• Task directions: Please transcribe the listing that follows exactly; images are to be excluded.

◇ ◇ ◇ ◇

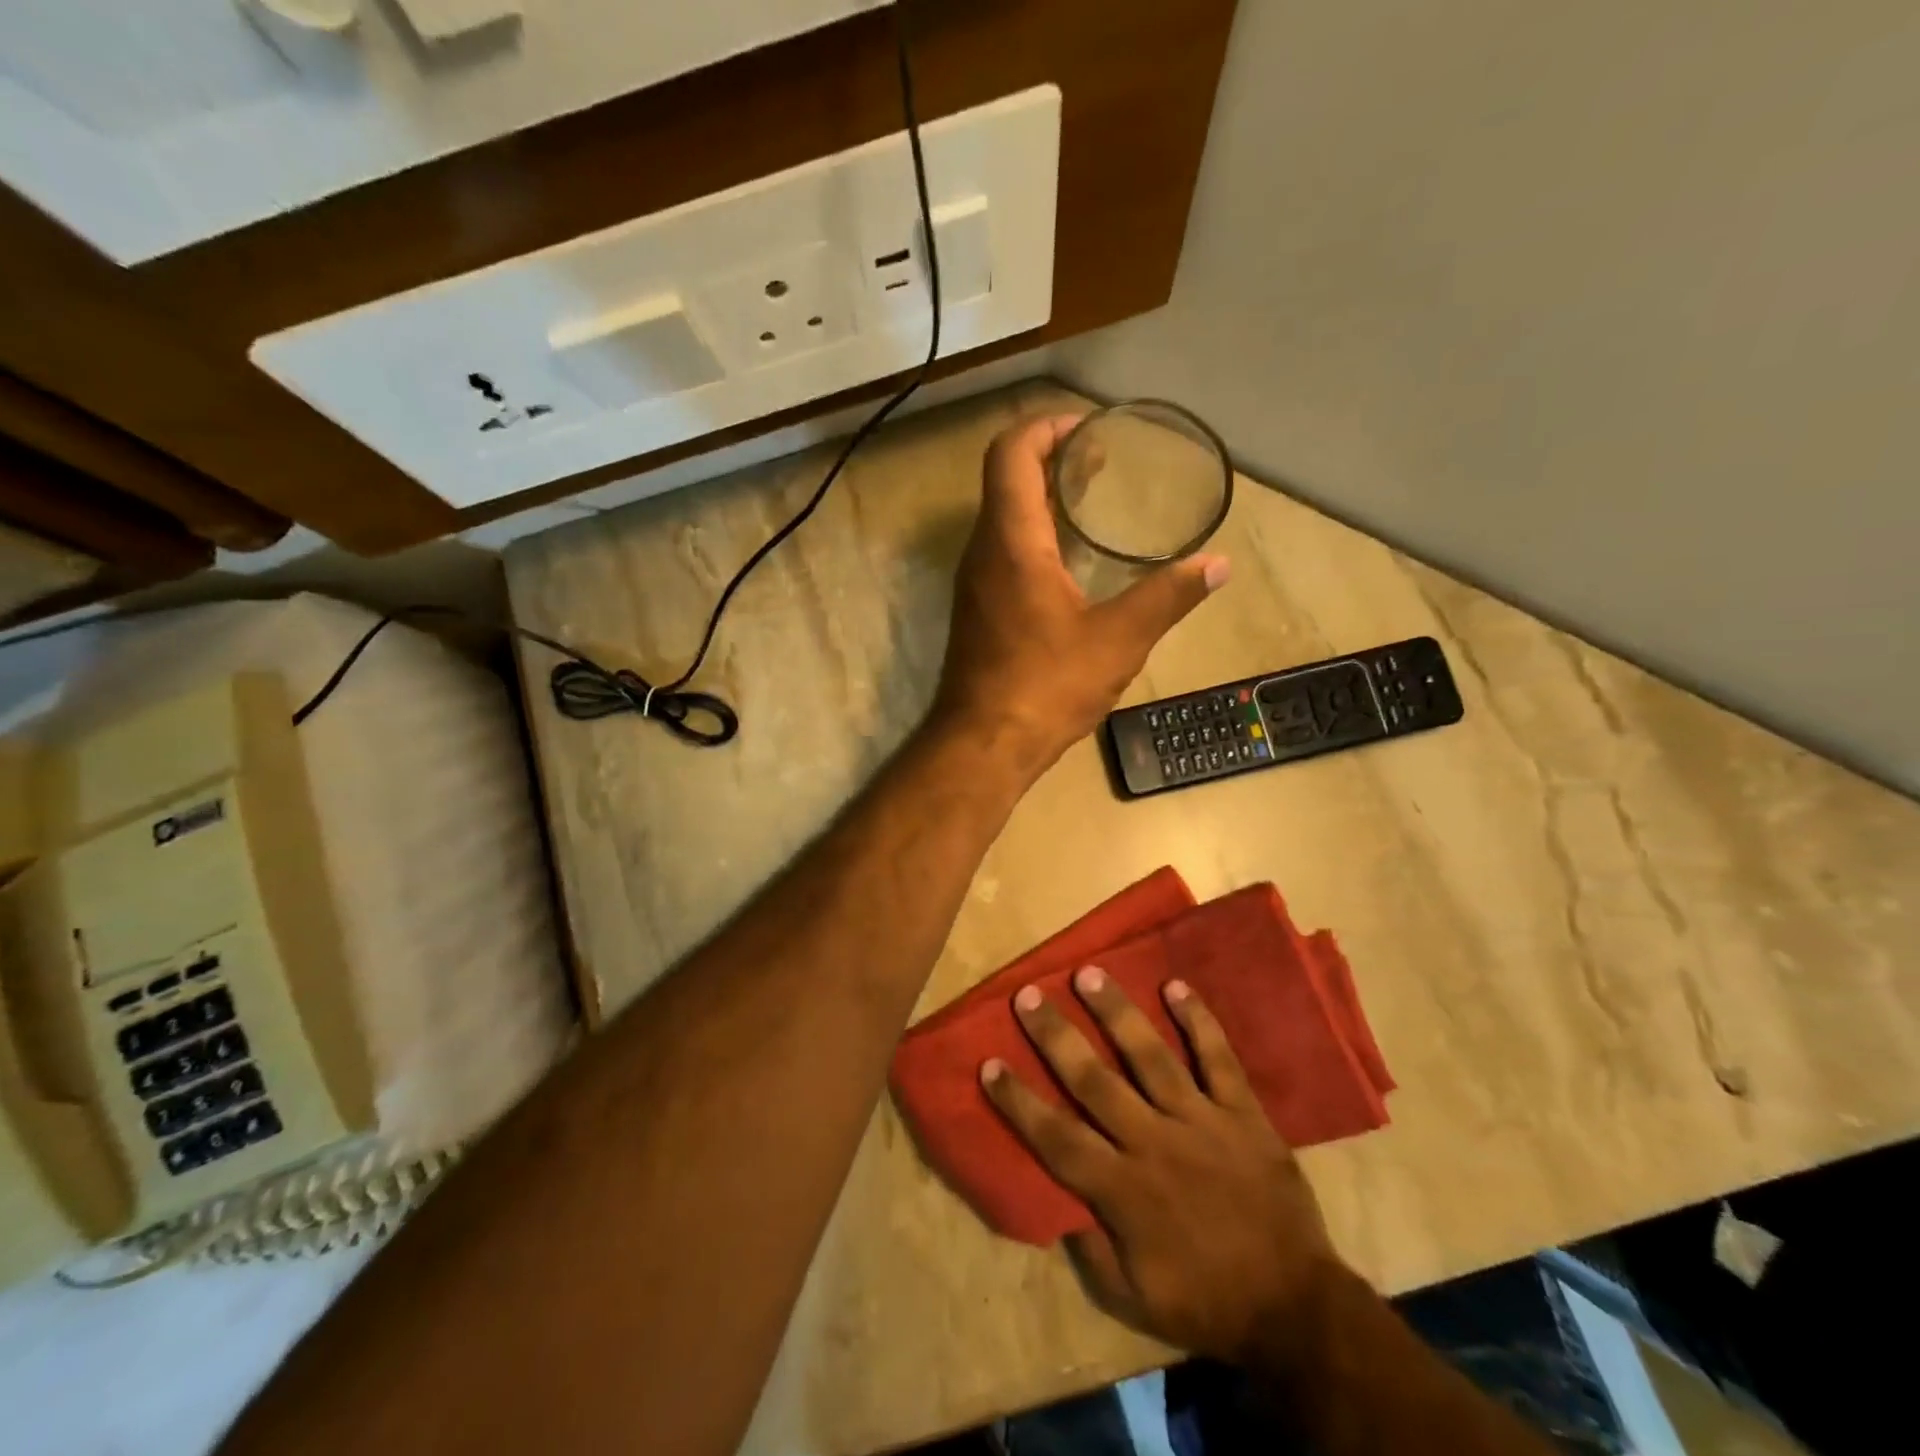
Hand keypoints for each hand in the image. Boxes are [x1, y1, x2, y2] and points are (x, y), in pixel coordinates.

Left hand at [932, 414, 1228, 780]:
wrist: (982, 745)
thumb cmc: (1045, 686)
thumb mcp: (1118, 640)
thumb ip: (1167, 597)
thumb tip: (1218, 566)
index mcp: (1011, 541)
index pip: (1010, 452)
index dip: (1045, 426)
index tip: (1088, 428)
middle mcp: (982, 552)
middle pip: (1004, 479)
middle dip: (1049, 458)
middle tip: (1101, 461)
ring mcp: (974, 584)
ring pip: (1001, 518)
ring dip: (1039, 499)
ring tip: (1090, 503)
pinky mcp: (977, 612)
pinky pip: (1001, 552)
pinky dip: (1033, 537)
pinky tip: (1070, 563)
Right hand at [981, 969, 1337, 1363]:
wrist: (1296, 1308)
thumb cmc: (1205, 1302)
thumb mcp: (1133, 1299)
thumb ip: (1090, 1247)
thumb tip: (1053, 1198)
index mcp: (1124, 1192)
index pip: (1057, 1137)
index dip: (1020, 1101)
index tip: (989, 1063)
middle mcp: (1155, 1144)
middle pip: (1095, 1081)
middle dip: (1057, 1037)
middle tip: (1030, 996)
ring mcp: (1202, 1122)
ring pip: (1151, 1057)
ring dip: (1117, 1013)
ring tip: (1089, 973)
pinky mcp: (1243, 1114)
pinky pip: (1219, 1059)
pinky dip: (1199, 1021)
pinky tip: (1176, 985)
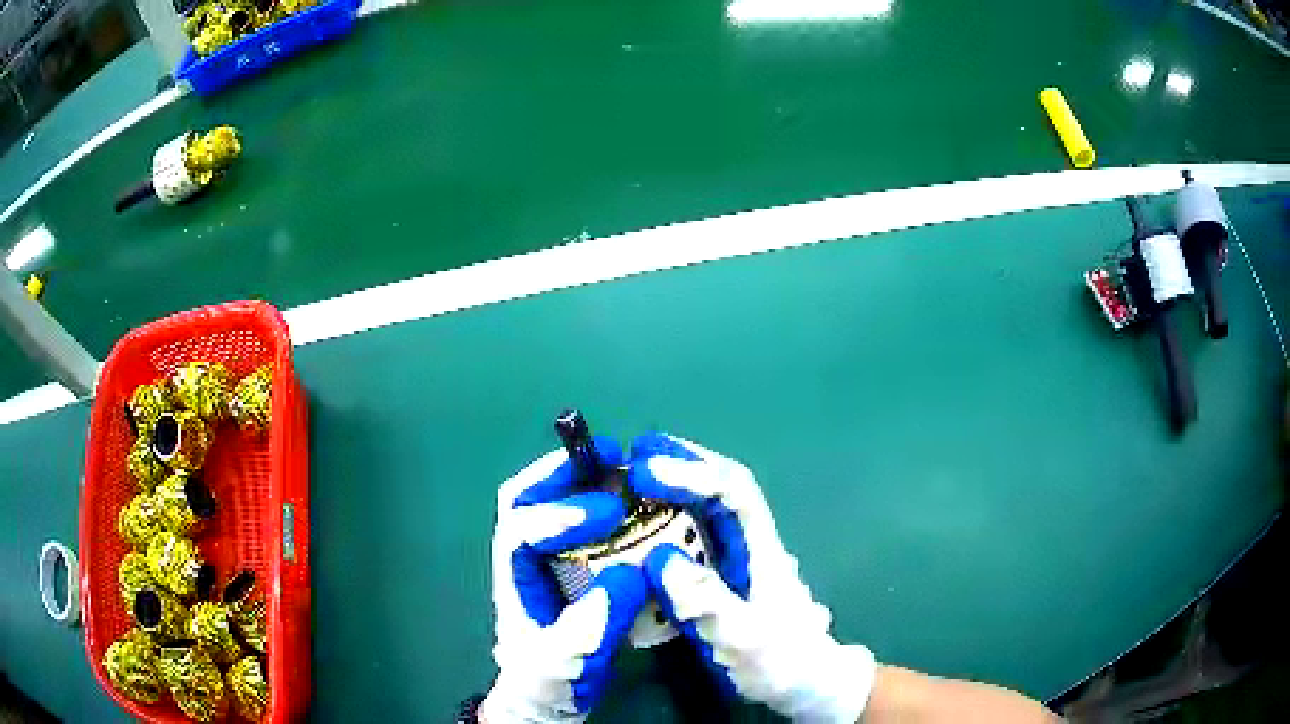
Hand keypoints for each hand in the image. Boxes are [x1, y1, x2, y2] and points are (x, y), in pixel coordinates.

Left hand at [482, 439, 648, 723]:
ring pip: (546, 502)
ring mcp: (542, 561)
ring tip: (621, 466)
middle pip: (525, 498)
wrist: (545, 699)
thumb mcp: (570, 660)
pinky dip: (596, 501)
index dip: (561, 514)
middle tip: (609, 455)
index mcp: (513, 580)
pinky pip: (574, 521)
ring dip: (579, 479)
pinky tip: (629, 502)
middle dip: (562, 472)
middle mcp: (522, 560)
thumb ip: (595, 621)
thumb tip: (631, 571)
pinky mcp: (565, 566)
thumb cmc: (549, 682)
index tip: (609, 513)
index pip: (521, 529)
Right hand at [630, 433, 877, 722]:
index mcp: (762, 549)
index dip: (693, 472)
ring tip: (630, 480)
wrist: (803, 682)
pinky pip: (694, 537)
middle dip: (682, 463)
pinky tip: (641, 527)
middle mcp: (750, 544)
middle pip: (721, 487)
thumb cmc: (781, 661)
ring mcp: (737, 559)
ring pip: (706, 509)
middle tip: (636, 452)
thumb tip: (660, 557)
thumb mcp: (744, 639)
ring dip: (672, 487)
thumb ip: (707, 602)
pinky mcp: (723, 576)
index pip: (734, 491)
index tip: (647, 471)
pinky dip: (666, 520)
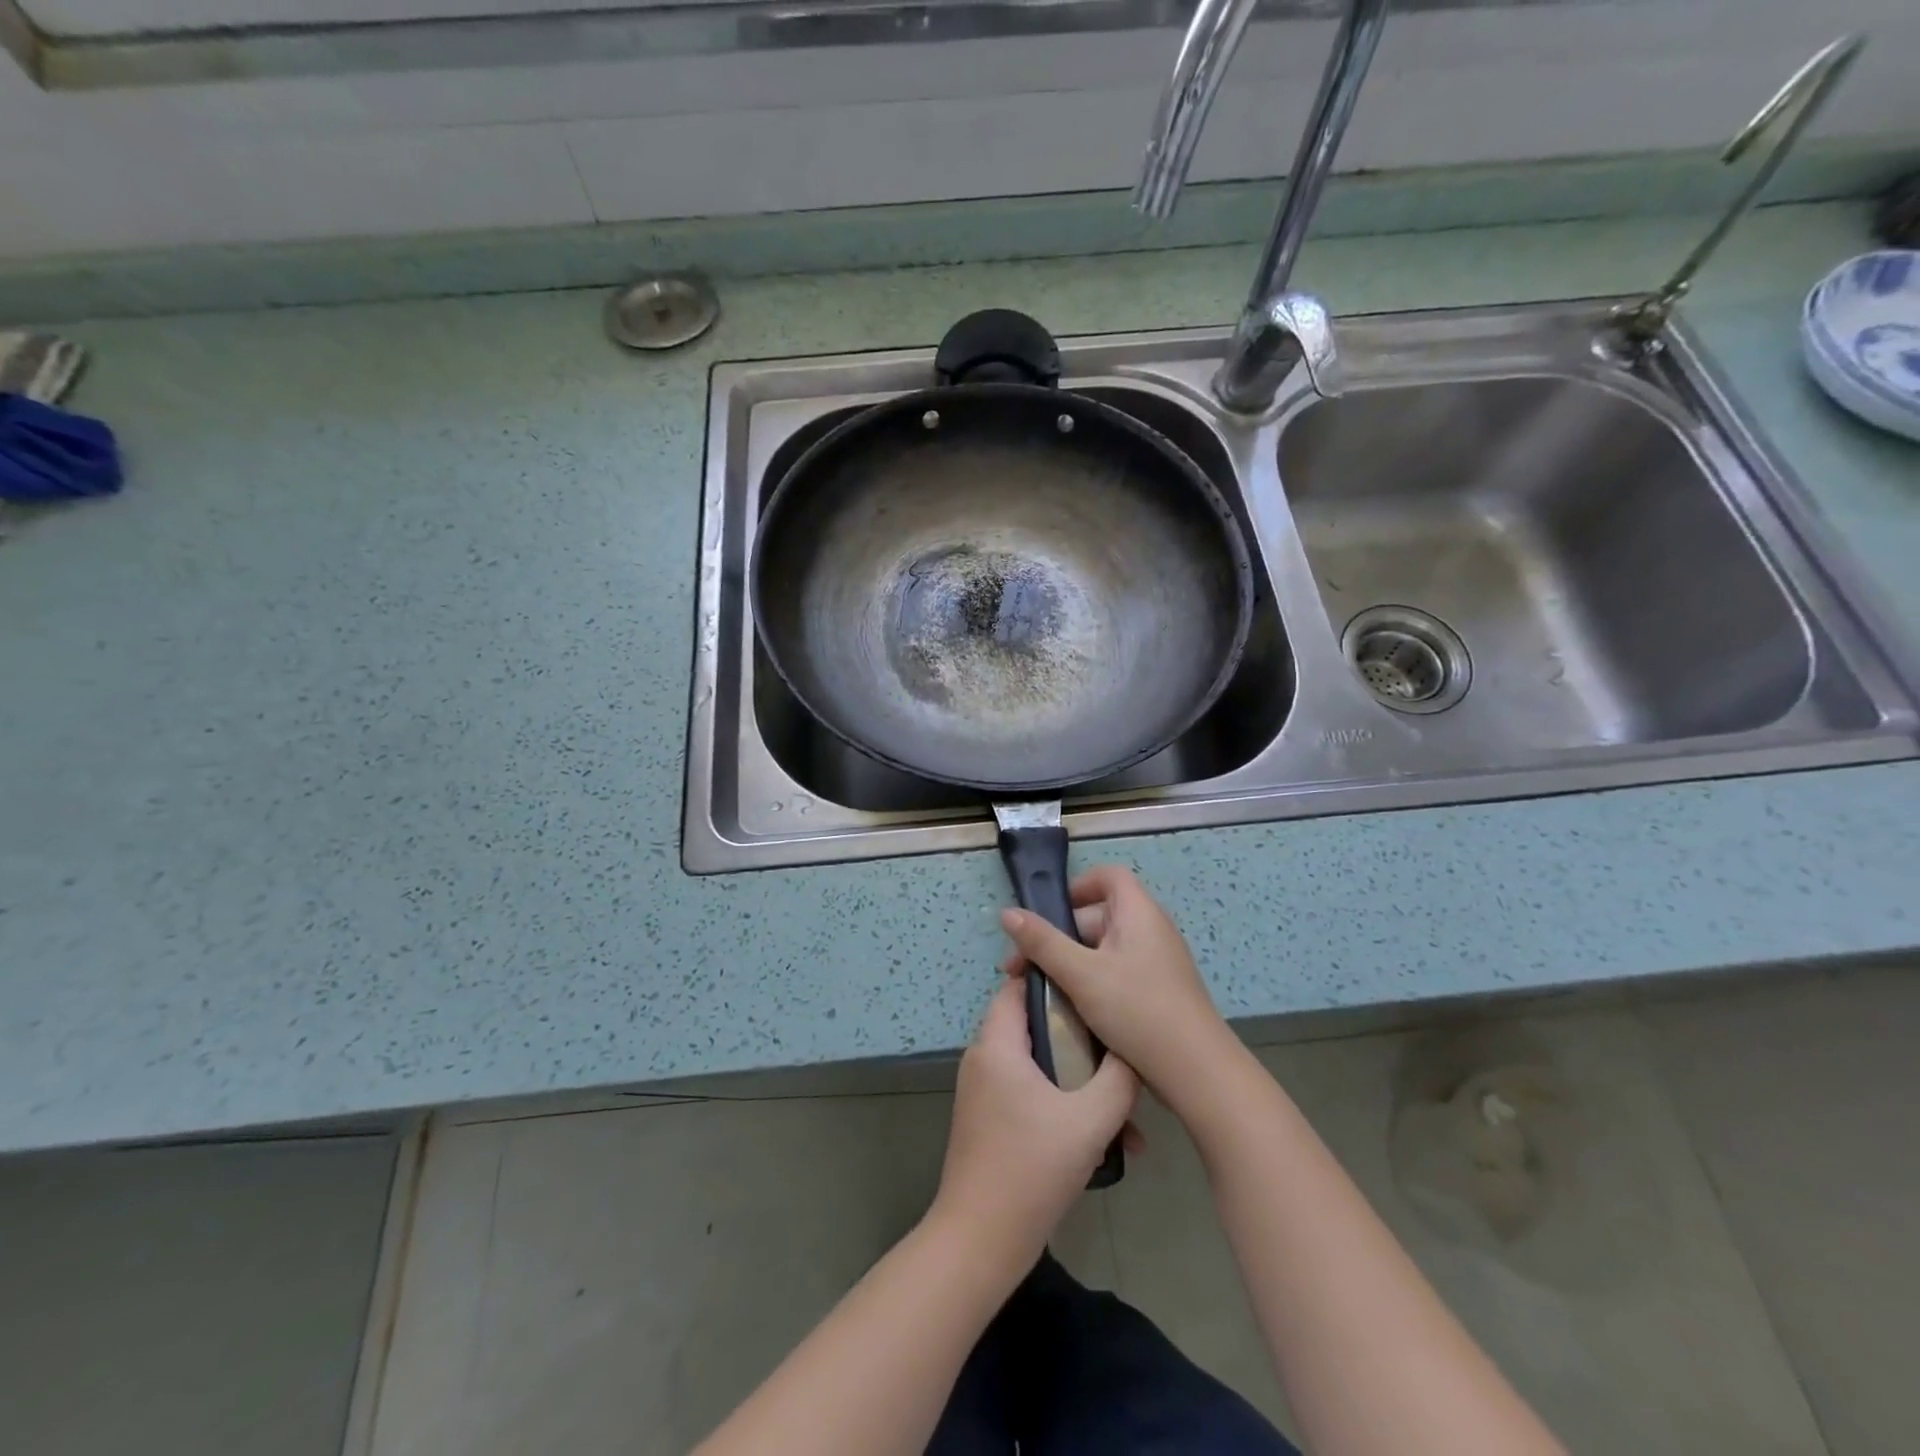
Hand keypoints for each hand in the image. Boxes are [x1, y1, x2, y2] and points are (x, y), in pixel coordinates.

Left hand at [931, 978, 1138, 1274]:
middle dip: (1081, 1037)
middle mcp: (985, 1059)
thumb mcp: (1089, 1121)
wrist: (980, 1241)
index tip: (1095, 985)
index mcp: (997, 1045)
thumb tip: (1134, 1051)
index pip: (1019, 987)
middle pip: (1036, 1026)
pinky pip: (1032, 1094)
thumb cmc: (1031, 1170)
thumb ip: (1118, 1079)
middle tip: (1120, 1047)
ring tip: (1126, 1111)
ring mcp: (986, 1092)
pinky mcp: (991, 1120)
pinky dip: (1064, 1106)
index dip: (1055, 979)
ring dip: (1081, 1081)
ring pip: (1040, 1066)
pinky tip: (1107, 1142)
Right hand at [999, 865, 1233, 1112]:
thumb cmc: (1137, 1010)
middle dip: (1058, 936)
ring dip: (1070, 963)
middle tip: (1023, 968)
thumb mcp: (1081, 974)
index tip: (1047, 913)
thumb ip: (1042, 942)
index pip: (1108, 877)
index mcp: (1138, 913)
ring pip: (1103, 949)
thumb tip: (1007, 913)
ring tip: (1040, 992)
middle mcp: (1150, 930)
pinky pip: (1116, 973)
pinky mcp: (1157, 992)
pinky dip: (1091, 982)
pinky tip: (1070, 1010)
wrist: (1196, 1072)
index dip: (1077, 886)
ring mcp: (1156, 962)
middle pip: (1098, 916)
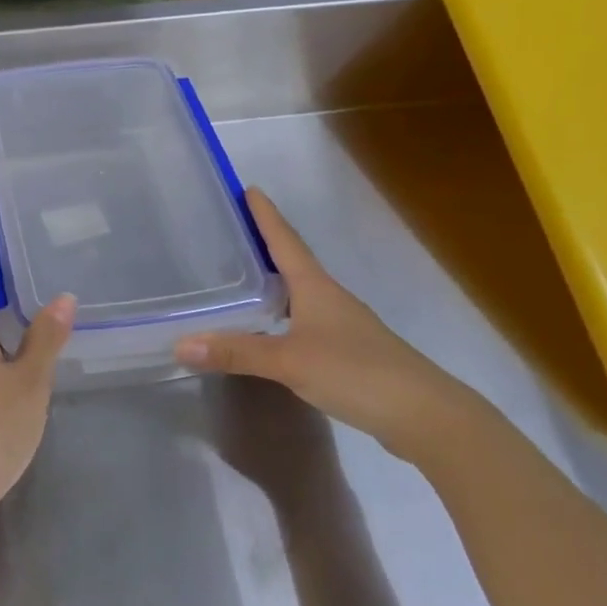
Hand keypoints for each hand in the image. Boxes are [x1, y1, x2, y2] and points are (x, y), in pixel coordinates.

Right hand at [175, 187, 487, 462]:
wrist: (426, 416)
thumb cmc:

◇ ◇ ◇ ◇

• Answer space:
Hand keypoints for each hand in the image. Boxes are [x1, y1, x2, y2] and points are (x, y), in pixel coordinates.

Left hand at [932, 414, 1228, 780]:
wrist: (982, 745)
thumb cmc: (1045, 686)
thumb mcp: (1118, 640)
thumb ip: (1167, 597)
thumb tip: (1218, 566)
index mcp: (1011, 541)
index pip: (1010, 452)
index dip: (1045, 426)
index tip: (1088, 428)
middle mcp: (982, 552)
middle pip: (1004, 479)
middle dip: (1049, 458)
middle tip: (1101, 461)
ring mcp: (974, 584)
ring pip: (1001, 518)
ring dip: (1039, 499)
ring tip: (1090, 503)
pinky mcp: (977, 612)
pinky pip: (1001, 552)
pinky dip: (1033, 537)
pinky tip: (1070, 563)
Right hand at [981, 969, 1337, 1363]:
wrist: (1296, 1308)
thumb cmc: (1205, 1302)
thumb mcp: (1133, 1299)
thumb ip: (1090, 1247)
thumb tip: (1053, 1198)
index mcp: (1124, 1192)
index pip: (1057, 1137)
index dip: (1020, 1101)
index tip: (989, 1063)
middle mcp: (1155, 1144)
middle pip: (1095, 1081)
middle dip: (1057, 1037)
middle tip: (1030, 996)
ring mcp: (1202, 1122)
ring pip: (1151, 1057)
ring dip: (1117, 1013)
ring tip: (1089, 973)
pinky mcp: (1243, 1114)
pinky pip: (1219, 1059)
pinky dip: (1199, 1021)
pinky tip: (1176, 985)
Hand keypoints for each hand in the image. Boxes are [x1, y1, x2, y2] and points are (x, y), in pixel coordinates.

Left hand at [482, 439, 648, 723]:
ring pip: (546, 502)
ring mcp: (542, 561)
ring tip: (621, 466)
middle pip: (525, 498)
wrist: (545, 699)
thumb mcp: (570, 660)
pinky dip: (596, 501)
index dip: (561, 514)
middle tip: (609, 455)
index mcp: (513, 580)
pinky pip: (574, 521)
ring dip: (579, 479)
pinky tip: (629, 502)
middle dip: (562, 472)
middle mcp: (522, 560)
thumb ip: (595, 621)
thumb tip: (631, 571)
pinky mcp: (565, 566)
thumb cmc: (549, 682)
index tip: (609, 513)
index pip: (521, 529)
Right hand at [630, 433, 877, 722]:
index mcp: (762, 549)
index dip: (693, 472)
ring tip: (630, 480)
wrist: (803, 682)
pinky pip: (694, 537)
middle dip: (682, 463)
pinky tip: (641, 527)
middle mcp: (750, 544)
middle pip: (721, 487)
thumb cmc: (781, 661)
ring mcp: (737, 559)
ring pip: (706, 509)
middle tip: (636, 452)
thumb tip: (660, 557)
thumb mcp: (744, 639)
ring dip: (672, 487)
thumb ip: (707, 602)
pinky mcp: (723, 576)
index pip: (734, 491)
index tip: (647, 471)
pinky dip: (666, 520)
Hand keypoints for each hand in the image. Boxes are [x1, y1, x2, y2] and points are (x, y), in pixel coordinates.

Left hand at [931, 978, 1138, 1274]:
middle dip: (1081, 1037)
middle mcp: (985, 1059)
thumb mcp: (1089, 1121)
wrist: (980, 1241)
index tip: (1095, 985)
index mcp: (997, 1045)
thumb tip: (1134, 1051)
index pip: (1019, 987)
middle pip: (1036, 1026)
pinky pip: (1032, 1094)
thumb cmc: (1031, 1170)
thumb ip: (1118, 1079)
middle tip: (1120, 1047)
ring tip: (1126, 1111)
ring mcp: (986, 1092)
pinky mcp: (991, 1120)
pinky dip: (1064, 1106)
index dip: (1055, 979)
ring dip: (1081, 1081)
ring pip: (1040, 1066)
pinky tip: (1107, 1142)
Right hand at [999, 865, 1233, 1112]:
thumb cmc: (1137, 1010)
middle dip: (1058, 936)
ring dip: (1070, 963)
middle tip: (1023, 968)
thumb mcp: (1081, 974)
index tip: (1047, 913)
thumb ip: (1042, 942)
index pip: (1108, 877)
index mcp: (1138, 913)
ring pip: (1103, 949)
thumb tip: (1007, 913)
ring tip: (1040, 992)
middle mcp: (1150, 930)
pinky pip: (1116, 973)
pinky mcp: (1157, 992)
pinky dip: (1091, 982)
pinky tip: (1070, 1010)
wrist: (1196, 1072)
index dip: (1077, 886)
ring mcp: (1156, 962)
middle pip: (1098, 916)
Hand keypoints for each hand in the image. Boxes are [x1, y1, x2, y2] and points are (x, y), in pixel coordinates.

Right hand at [175, 187, 487, 462]:
wrist: (426, 416)
thumb cmc:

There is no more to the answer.